Forging the kinds of relationships required for these projects is delicate, often slow-moving work, Lenzi-Sandusky says. It’s a balance between showcasing the expertise and technological resources the University can bring to bear on a given endeavor while also providing assurances that the students and faculty understand the significance of the access being requested. Threading that needle is often a job best suited for an Italian.

“That’s when I realize I’m Italian to the core,” Lenzi-Sandusky says. “I understand how to give them the confidence that I’m not going to be someone who’s going to ask, ask, ask and leave with the work.

“I have to be sensitive and realize when it is something that is truly fundamental for a student or a professor. If they want to do it just to do it, you can sever relationships that way.”

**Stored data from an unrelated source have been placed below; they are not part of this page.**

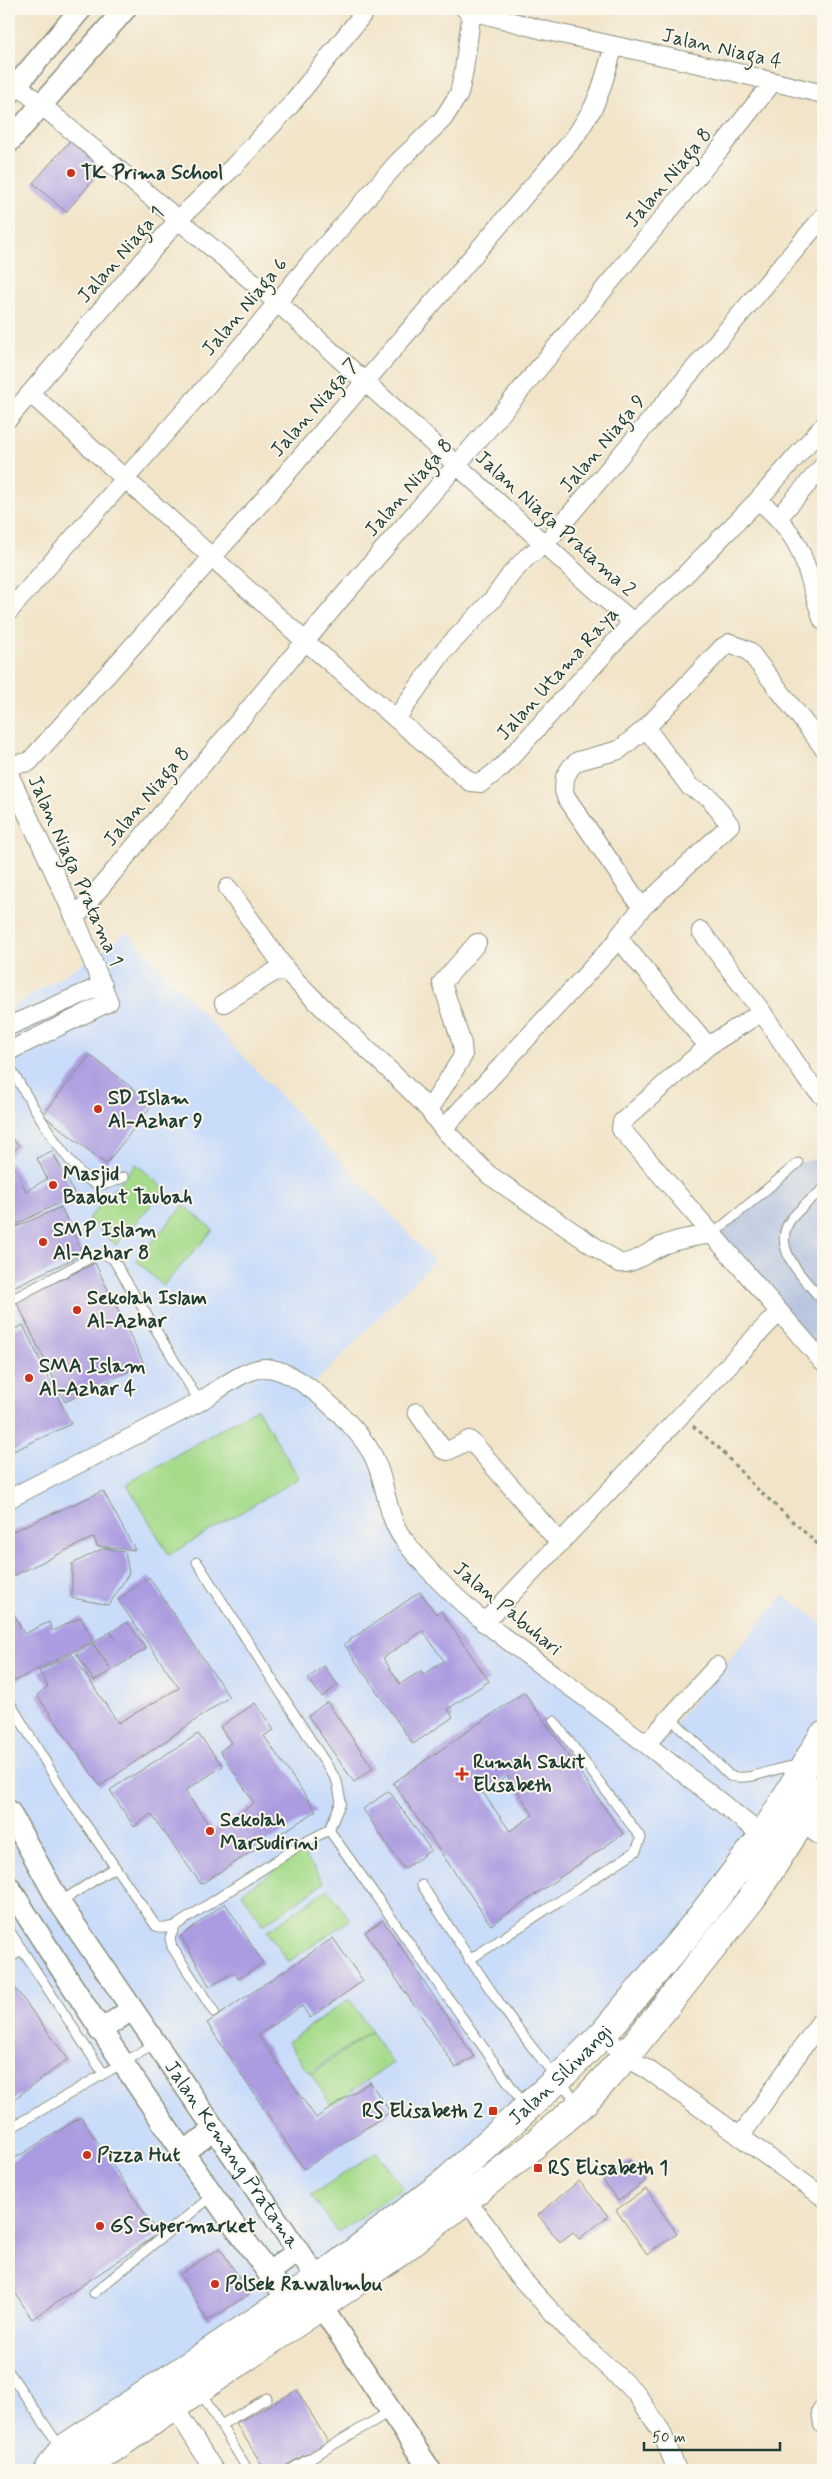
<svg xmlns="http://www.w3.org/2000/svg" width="832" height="2479" viewBox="0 0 832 2479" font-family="Mynerve,sans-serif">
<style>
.built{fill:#c9dcf9}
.industrial{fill:#b6c5de}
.green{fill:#a5db8b;stroke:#628c60}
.building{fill:#ab9be0;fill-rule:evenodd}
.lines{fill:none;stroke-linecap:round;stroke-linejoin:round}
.service-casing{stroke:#88907e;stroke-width:11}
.minor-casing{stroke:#88907e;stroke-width:20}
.tertiary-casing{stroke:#88907e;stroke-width:24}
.primary-casing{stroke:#88907e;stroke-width:30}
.path{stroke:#88907e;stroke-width:3;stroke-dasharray:4 4;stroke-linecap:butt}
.service{stroke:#fff;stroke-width:9}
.minor{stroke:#fff;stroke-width:18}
.tertiary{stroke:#fff;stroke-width:21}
.primary{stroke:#fff;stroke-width:28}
.poi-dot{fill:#c8321e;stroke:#fbf7ec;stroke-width:2}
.labels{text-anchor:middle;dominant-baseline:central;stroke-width:4;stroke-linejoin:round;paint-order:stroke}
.street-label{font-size:20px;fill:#1f3d34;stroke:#fbf7ec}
.poi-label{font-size:20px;font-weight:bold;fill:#1f3d34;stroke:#fbf7ec;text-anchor:start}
</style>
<rect width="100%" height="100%" fill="#fbf7ec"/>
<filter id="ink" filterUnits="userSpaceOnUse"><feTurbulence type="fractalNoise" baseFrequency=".02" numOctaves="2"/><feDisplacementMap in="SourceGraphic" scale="10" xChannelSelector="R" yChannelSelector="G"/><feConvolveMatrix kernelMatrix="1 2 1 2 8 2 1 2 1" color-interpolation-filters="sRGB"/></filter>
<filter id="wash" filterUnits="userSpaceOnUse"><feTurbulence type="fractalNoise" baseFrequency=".0096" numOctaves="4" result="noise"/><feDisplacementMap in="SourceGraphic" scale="20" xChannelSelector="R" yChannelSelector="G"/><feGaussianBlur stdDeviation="1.12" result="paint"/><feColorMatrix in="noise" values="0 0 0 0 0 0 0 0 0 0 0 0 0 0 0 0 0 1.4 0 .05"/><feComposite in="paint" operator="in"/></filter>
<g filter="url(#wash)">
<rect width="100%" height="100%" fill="#f1e4c9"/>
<path class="built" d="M 127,932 L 434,1261 L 313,1385 L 384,1462 L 385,1517 L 481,1617 L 649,1754 L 784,1595 L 823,1624 L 823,1738 L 670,1958 L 412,2217 L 43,2470 L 9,2470 L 9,1009 L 95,956 Z"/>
<path class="industrial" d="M 823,1157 L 823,1362 L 713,1234 L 798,1163 Z"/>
<path class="green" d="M 136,1164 L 165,1189 L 116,1245 L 88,1219 Z
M 184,1205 L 213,1230 L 163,1286 L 136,1260 Z
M 257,1408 L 299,1478 L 169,1555 L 127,1484 Z
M 302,1851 L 324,1883 L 263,1925 L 242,1893 Z
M 328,1889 L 350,1920 L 288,1962 L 267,1931 Z
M 349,1999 L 371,2031 L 309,2073 L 288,2042 Z
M 371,2032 L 393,2063 L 331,2105 L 311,2074 Z
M 377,2152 L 403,2188 L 338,2232 L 311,2195 Z"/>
<g id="blocks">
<path class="building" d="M 75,135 L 108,163 L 66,212 L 33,183 Z
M 90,1055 L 153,1104 L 106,1164 L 43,1115 Z
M 9,1136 L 19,1145 L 9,1157 Z
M 52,1151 L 75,1195 L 9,1228 L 9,1162 L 16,1169 L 26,1191 L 47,1179 L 37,1158 Z
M 61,1207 L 83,1254 L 9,1289 L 9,1230 Z
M 95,1263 L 144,1364 L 65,1402 L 16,1301 Z
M 23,1325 L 71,1424 L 9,1453 L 9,1332 Z
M 103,1491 L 135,1550 L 97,1546 L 94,1537 L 9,1578 L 9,1533 Z
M 104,1548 L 125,1552 L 129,1573 L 109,1605 L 72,1598 L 72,1564 Z
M 149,1577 L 229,1697 L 100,1786 L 37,1695 L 48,1686 L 39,1671 L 72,1654 L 118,1723 L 179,1688 L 118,1600 Z
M 420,1592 L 436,1614 L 441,1611 L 489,1681 L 448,1709 L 453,1717 L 413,1744 L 344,1644 ZM 423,1631 L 444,1661 L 423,1675 L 421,1671 L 400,1684 L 383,1658 Z
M 9,1604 L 24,1634 L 49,1622 L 52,1631 L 81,1617 L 93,1641 L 9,1684 Z
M 127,1622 L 146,1649 L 94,1681 L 76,1653 L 92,1643 L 110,1668 L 93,1643 L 110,1632 L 116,1640 L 111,1632 Z
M 324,1666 L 338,1685 L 322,1697 L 308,1678 Z
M 524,1692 L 623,1834 L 491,1925 L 393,1783 ZM 507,1776 L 533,1815 L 510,1831 L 483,1793 Z
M 327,1702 L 373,1768 L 354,1782 L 308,1716 Z
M 255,1703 L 274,1730 L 264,1736 L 316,1811 L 201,1884 L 151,1814 L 134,1827 L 110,1790 L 198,1734 L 223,1766 L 185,1791 L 213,1831 L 254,1803 L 220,1751 L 231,1743 L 220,1727 Z
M 389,1791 L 431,1850 L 404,1869 L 363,1809 Z
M 225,1903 L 263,1963 L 238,1979 L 234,1972 L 210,1987 L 181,1936 Z
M 383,1920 L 474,2057 L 456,2068 L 365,1932 Z
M 333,1938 L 363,1981 L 310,2018 L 302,2006 L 258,2035 L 316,2118 L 370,2082 L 390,2112 L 304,2169 L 207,2023 Z
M 9,1980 L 68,2059 L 9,2103 Z
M 81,2117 L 158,2234 L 32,2319 L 9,2283 L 9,2162 Z
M 630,2160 L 646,2181 L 618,2201 L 603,2180 Z
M 579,2181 L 608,2216 L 579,2239 L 573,2232 L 560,2242 L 538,2215 Z
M 646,2189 L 677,2234 L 647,2254 L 616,2210 Z
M 220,2248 L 250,2294 L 207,2321 L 180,2274 Z
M 297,2390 L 328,2442 L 278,2470 L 265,2470 L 236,2423 Z"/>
</g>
</g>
<g filter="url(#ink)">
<use href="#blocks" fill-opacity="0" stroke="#88907e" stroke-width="1"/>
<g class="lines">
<g class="service-casing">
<path id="service" d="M 9,1066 C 26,1093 68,1171 94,1183 C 104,1187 115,1182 124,1177
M 823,1189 C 813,1198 801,1207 792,1218 C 768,1247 806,1281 823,1301
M 713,1234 L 798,1163
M 9,1301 L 94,1256 L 104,1254 L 113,1259 L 199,1401
M 197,1562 L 337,1781 L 341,1802 L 329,1830 L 303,1843 L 175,1926 L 170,1938 L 172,1947 L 214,2012
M 9,1701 L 66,1796 L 156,1926 L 165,1928 L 175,1926
M 670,1717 L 730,1776 C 755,1782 775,1765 799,1766
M 329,1830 L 525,2106
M 422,1885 C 470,1960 518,2037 579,2103
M 60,1902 L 115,1867
M 9,1930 L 103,2073
M 9,1959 L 22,1949
M 469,1960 L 636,1851 L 641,1838 L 554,1721
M 9,2129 L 155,2044
M 94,2293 L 213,2195
M 9,2372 L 61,2448
M 201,2393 L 248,2470
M 221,2425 L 267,2398
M 290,2470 L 391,2411"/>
</g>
<g class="minor-casing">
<path id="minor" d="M 465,9 L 543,30 L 726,70 L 823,94
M 9,78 L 278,303 L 596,591 L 633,622
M 31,394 L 305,641 L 470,782 L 481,783 L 502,767 L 633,622 L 677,583 L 758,500 L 823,426
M 9,418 L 178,220 L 233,167 L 289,107 L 367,9
M 758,500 C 807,539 804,567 823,621
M 779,517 L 823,466
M 9,611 L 232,357 L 310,263 L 398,162 L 443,119 L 459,94 L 464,70 L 472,10
M 396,719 L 442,653 L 493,599 L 511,574 L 527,557 L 545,544 L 823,217
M 646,728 L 690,787 L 709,797 L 730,825 L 642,908 L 619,936 L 619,939 L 708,1046 L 622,1122 L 621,1129 L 823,1362
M 9,765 L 29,762 L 275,487 L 575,137 L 593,108 L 601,89 L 614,46
M 9,774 L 75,918 L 109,1002 L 9,1051
M 228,888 L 286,970
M 642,908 L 566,797 L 564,791 L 565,777 L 571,767 L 578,761 L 619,750 L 646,728 L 723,647 L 730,643 L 749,651 L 823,747
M 75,918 L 343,596 L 495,421 L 720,149 L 772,83
M 701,931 L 762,1012 L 808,1081 L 823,1096
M 477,943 L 442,983 L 462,1044 L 463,1056 L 429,1110 L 443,1129 L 489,1175 L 619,1263 C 635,1265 651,1249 666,1244 C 682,1238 697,1236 713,1234
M 224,1003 L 274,972 L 286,970 C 331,1020 384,1061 429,1110
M 9,1026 L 103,985
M 708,1046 L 762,1012
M 443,1129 L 619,939
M 417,1412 L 443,1450 L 448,1451 L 469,1440 L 475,1445 L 559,1542
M 9,1499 C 72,1466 137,1436 199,1402 C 216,1392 245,1368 265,1368 C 299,1369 355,1424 371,1452 C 387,1479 385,1516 404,1540 C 452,1604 519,1649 583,1696 C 644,1742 704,1789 763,1836
M 484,1623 L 778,1313
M 646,1744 L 717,1666
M 793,1817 L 823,1838
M 604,2033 L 625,2057 L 650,2071 L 823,2197
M 740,2137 L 823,2018
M 466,2200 L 492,2233 L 515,2272 L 576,2338 L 636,2393 L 661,2431 L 677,2470
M 175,2408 L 214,2470
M 823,2408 L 821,2411 L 823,2425"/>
</g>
<g class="tertiary-casing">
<g id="tertiary">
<path d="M 9,94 L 81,9"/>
<path d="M 9,142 L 125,9"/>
<path id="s1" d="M 9,1811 L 59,1902 L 318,2280 L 321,2306 L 430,2470"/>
<path d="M 9,1887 C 98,2028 190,2167 289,2301 L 301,2303"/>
<path d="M 100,2031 L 132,2009"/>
<path d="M 182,2152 L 214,2131"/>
<path d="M 268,2273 L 297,2252"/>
</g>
</g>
<g class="primary-casing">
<g id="primary">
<path id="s2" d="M 49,2470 L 62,2450 L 318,2280 L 448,2180 L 558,2079 L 604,2033 L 697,1922 L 763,1836 L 823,1736"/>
<path d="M 81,2470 L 398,2253 L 522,2155 L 581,2105 L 625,2057 L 752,1898 L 823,1788"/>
</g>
</g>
<path class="path" d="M 693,1426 L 720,1449 L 751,1483 L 823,1549"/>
<use href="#service" class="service"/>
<use href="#minor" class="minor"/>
<use href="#tertiary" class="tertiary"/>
<use href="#primary" class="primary"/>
</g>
</g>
<g class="poi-dot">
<circle cx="71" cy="173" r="5"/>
<circle cx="98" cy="1109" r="5"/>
<circle cx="53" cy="1185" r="5"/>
<circle cx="43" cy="1242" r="5"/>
<circle cx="77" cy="1310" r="5"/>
<circle cx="29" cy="1378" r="5"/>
<path d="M459.5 1766.5h5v5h5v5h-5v5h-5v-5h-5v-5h5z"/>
<circle cx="210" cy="1831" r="5"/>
<rect x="488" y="2106" width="10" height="10" rx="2.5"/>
<circle cx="87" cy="2155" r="5"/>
<rect x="533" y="2163" width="10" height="10" rx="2.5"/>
<circle cx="100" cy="2226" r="5"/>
<circle cx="215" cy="2284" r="5"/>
</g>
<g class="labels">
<g class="street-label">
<text transform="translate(722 49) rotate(13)">Jalan Niaga 4</text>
<text transform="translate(669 178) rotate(-50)">Jalan Niaga 8</text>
<text transform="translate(121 255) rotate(-49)">Jalan Niaga 1</text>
<text transform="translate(245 307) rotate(-50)">Jalan Niaga 6</text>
<text transform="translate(315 408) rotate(-49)">Jalan Niaga 7</text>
<text transform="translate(603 444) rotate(-50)">Jalan Niaga 9</text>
<text transform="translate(409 488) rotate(-49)">Jalan Niaga 8</text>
<text transform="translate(555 524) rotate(42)">Jalan Niaga Pratama 2</text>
<text transform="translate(558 674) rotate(-48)">Jalan Utama Raya</text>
<text transform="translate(147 797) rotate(-50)">Jalan Niaga 8</text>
<text transform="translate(75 871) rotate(66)">Jalan Niaga Pratama 1</text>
<text transform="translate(507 1609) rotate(40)">Jalan Pabuhari</text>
<text stroke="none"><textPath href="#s2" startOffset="649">Jalan Siliwangi</textPath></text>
<text stroke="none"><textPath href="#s1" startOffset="410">Jalan Kemang Pratama</textPath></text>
</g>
<g class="poi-label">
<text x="81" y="173">TK Prima School</text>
<text x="108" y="1098">SD Islam<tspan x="108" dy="23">Al-Azhar 9</tspan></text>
<text x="63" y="1174">Masjid<tspan x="63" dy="23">Baabut Taubah</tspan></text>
<text x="53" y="1230">SMP Islam<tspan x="53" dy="23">Al-Azhar 8</tspan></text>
<text x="87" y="1298">Sekolah Islam<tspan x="87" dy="23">Al-Azhar</tspan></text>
<text x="39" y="1366">SMA Islam<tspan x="39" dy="23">Al-Azhar 4</tspan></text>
<text x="473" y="1762">Rumah Sakit<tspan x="473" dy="23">Elisabeth</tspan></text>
<text x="220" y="1820">Sekolah<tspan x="220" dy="23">Marsudirini</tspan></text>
<text x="483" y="2111" text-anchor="end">RS Elisabeth 2</text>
<text x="97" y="2155">Pizza Hut</text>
<text x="548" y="2168">RS Elisabeth 1</text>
<text x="110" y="2226">GS Supermarket</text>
<text x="225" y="2284">Polsek Rawalumbu</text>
</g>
</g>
<rect width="832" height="2479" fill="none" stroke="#fbf7ec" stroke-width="30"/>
<path d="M644 2442v8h136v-8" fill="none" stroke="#1f3d34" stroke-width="2.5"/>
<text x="652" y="2442" font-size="15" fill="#1f3d34" stroke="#fbf7ec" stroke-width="4" paint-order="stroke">50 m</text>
</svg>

The documentation work undertaken as part of DHARMA hints at one of the larger themes architecture students explore as part of the Rome Studies Program: sustainability. Rome is famous for its remarkable use of livable spaces and stewardship of resources and materials. It helps to give the city its timeless quality, preserving its charm and history while ensuring the common good of future generations is taken into account. As Lenzi-Sandusky puts it, it’s a more profound expression of the phrase oft-repeated during the pandemic: “We’re all in this together.”

“We have to all do this together, no matter where you’re from, because it’s not about achieving our own personal gains,” she says.

“Many people have now [because of the pandemic] pulled back and have realized that maybe it’s okay to live a simpler life and have fewer things, and think of a better future, how to fix things and make things better for everyone.”